Article written by André ten Bloemendal, Vice President Commercial Sales Europe, ChargePoint
Remember back, long before the era smart phones, when the height of technology was a Nokia 3310. Mobile phones were a modern marvel, putting the ability to contact the entire world in the palm of your hand, until you tried to explore that world.
Travelling abroad you found yourself in a situation where you would either be shut out of the mobile network completely, or you would run up astronomical bills making a 2-minute call to home, forcing you to go without or to buy a new sim card in every country you visited. Until recently, electric vehicle (EV) charging worked a little like mobile phones used to, asking EV drivers to sign up for additional accounts to charge on different networks or potentially pay additional costs—not fun for anyone.
There’s good news, however: the EV charging game is changing fast with new partnerships that improve the driver experience and create a clear path to mass adoption of EVs. Multiple agreements have recently been signed and are in the process of being so that let EV drivers charge on a number of other charging networks without creating multiple accounts. The concept is simple: charging companies should work together to expand access to charging for EV drivers enabling them to charge when they need to charge and where they need to do so, without incurring additional fees.

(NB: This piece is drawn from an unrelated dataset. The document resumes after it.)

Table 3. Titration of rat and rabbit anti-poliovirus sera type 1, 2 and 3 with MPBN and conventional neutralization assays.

Why does this matter? Whilst ongoing developments in battery size, car efficiency and physical charging infrastructure have made huge strides in the past years, the ability to find a charger that is working, not in use and charges a reasonable fee is still an issue in the UK. There are an ever-expanding number of fast and super chargers across the country, but each network does not cover enough ground to make sure no EV driver ever gets stranded.
Just like with mobile phones, agreements such as these, between networks, simplifies the EV charging experience for drivers and expands access to charging to more people—a win-win that will help accelerate EV adoption. Without peer-to-peer agreements between networks, drivers would be stuck creating more accounts or a third party would be utilized, a clearinghouse, that would increase complexity and add additional costs for drivers and businesses. The creation of bilateral agreements not only makes the EV charging experience easier, but ensures that expanded access to charging doesn’t come with additional fees to drivers.

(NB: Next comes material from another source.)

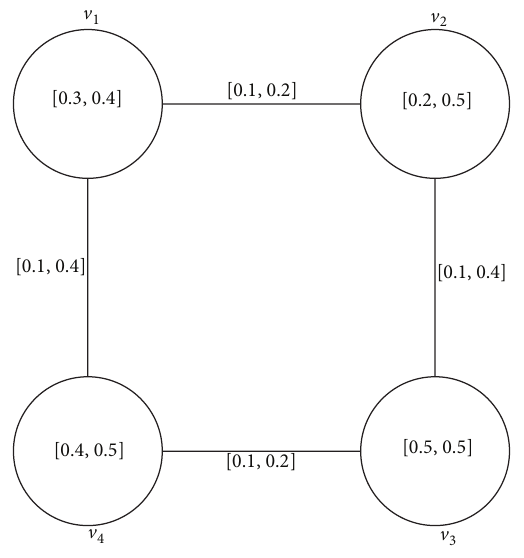
Figure 7: 𝐺 is neighbourly irregular but not highly irregular.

Across Europe, it is now so simple to charge that you can whip out your phone, load up your favourite network app, and you’re sure to find a station nearby you can use. You can tell if it’s available, how much charging will cost you and drive there with complete peace of mind. The best thing about this is that whilst it took decades for roaming to become this seamless and cost free in the mobile industry, with apps such as ChargePoint, you can travel through the whole of Europe and be confident of finding a charge.

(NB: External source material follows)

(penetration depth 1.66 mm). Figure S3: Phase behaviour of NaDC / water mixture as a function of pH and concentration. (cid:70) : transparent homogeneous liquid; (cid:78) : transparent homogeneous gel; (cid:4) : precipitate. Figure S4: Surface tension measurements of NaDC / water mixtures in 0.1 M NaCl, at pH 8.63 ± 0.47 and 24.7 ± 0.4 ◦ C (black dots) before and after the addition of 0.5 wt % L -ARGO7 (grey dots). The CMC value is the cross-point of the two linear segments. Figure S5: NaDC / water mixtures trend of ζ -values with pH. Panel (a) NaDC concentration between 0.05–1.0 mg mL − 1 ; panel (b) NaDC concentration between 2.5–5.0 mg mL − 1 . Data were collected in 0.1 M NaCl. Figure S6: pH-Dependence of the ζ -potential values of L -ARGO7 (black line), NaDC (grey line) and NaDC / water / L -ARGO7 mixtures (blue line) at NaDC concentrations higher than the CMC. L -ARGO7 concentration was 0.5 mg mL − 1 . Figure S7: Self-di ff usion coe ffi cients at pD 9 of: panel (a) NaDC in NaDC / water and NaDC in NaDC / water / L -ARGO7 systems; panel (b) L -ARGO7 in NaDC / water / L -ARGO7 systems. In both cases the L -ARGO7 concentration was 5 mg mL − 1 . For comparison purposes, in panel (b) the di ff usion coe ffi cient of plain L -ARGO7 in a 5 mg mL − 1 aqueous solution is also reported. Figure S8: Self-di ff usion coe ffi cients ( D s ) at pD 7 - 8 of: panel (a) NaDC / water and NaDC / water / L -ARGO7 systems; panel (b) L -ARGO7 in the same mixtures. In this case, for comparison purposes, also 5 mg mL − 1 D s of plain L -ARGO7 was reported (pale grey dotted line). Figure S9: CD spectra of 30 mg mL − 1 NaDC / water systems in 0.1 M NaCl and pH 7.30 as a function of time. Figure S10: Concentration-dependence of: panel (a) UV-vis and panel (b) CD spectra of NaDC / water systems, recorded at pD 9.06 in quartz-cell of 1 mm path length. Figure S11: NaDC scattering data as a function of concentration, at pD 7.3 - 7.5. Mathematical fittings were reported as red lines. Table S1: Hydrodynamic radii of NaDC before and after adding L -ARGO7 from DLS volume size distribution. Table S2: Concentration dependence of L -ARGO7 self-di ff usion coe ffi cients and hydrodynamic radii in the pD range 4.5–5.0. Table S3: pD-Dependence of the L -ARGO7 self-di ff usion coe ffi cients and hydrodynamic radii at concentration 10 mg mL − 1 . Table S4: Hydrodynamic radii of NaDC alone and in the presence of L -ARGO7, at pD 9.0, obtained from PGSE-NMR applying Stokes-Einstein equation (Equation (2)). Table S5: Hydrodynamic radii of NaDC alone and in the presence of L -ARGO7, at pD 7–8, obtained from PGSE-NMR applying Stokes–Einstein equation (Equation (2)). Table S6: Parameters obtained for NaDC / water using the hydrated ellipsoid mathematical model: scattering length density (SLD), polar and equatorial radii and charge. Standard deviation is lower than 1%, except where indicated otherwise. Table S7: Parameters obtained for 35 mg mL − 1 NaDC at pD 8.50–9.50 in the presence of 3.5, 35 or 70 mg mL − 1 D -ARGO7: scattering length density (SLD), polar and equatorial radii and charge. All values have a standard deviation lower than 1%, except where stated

Roaming not only simplifies the charging experience and takes away stress and cost for the driver, it also opens up stations to being used by more EVs, making them more attractive propositions for installation and decreasing their payback period. It eradicates the fear of hefty charging bills, and makes owning an EV in the UK breeze: more EV adopters and less air pollution.
Are we fully there yet? Whilst many operators are opening up, more need to work together and agree to share their stations networks. The main charging station operators in North America are already ahead of the game, enabling drivers to charge on each other’s networks in the US and Canada, meaning drivers can cross the continent hassle free.
European networks have also established multiple partnerships, but in the UK, uptake of roaming still needs improvement. Some of the major operators continue to operate in isolated networks that don’t talk to each other, making it difficult for UK drivers, and limiting the great potential of EVs as the vehicle of the future.
Luckily, the UK government’s announcement in February to invest £400m into improving charging infrastructure is a comfort to open network advocates. The investment will ensure the grid can sustain the predicted continual uptake of EV driving and aid in the commitment to making EV charging as accessible as plugging in all electronic devices, such as a mobile phone or a smart watch.
From here, drivers will discover many of the functionalities of EV charging including remote charging via smart devices, real-time energy usage checking and waitlist joining and notifications.
From automakers delivering more EV models, the phasing out of the sale of fuel cars to networks connecting directly to remove obstacles to charging – everyone must play their part for the full transition to electric mobility to become reality.
At ChargePoint we’re passionate about making charging easy – we were among the very first operators to establish roaming partnerships across North America and Europe, joining forces with competitors to accelerating EV adoption and always keeping the EV drivers at the heart of what we do.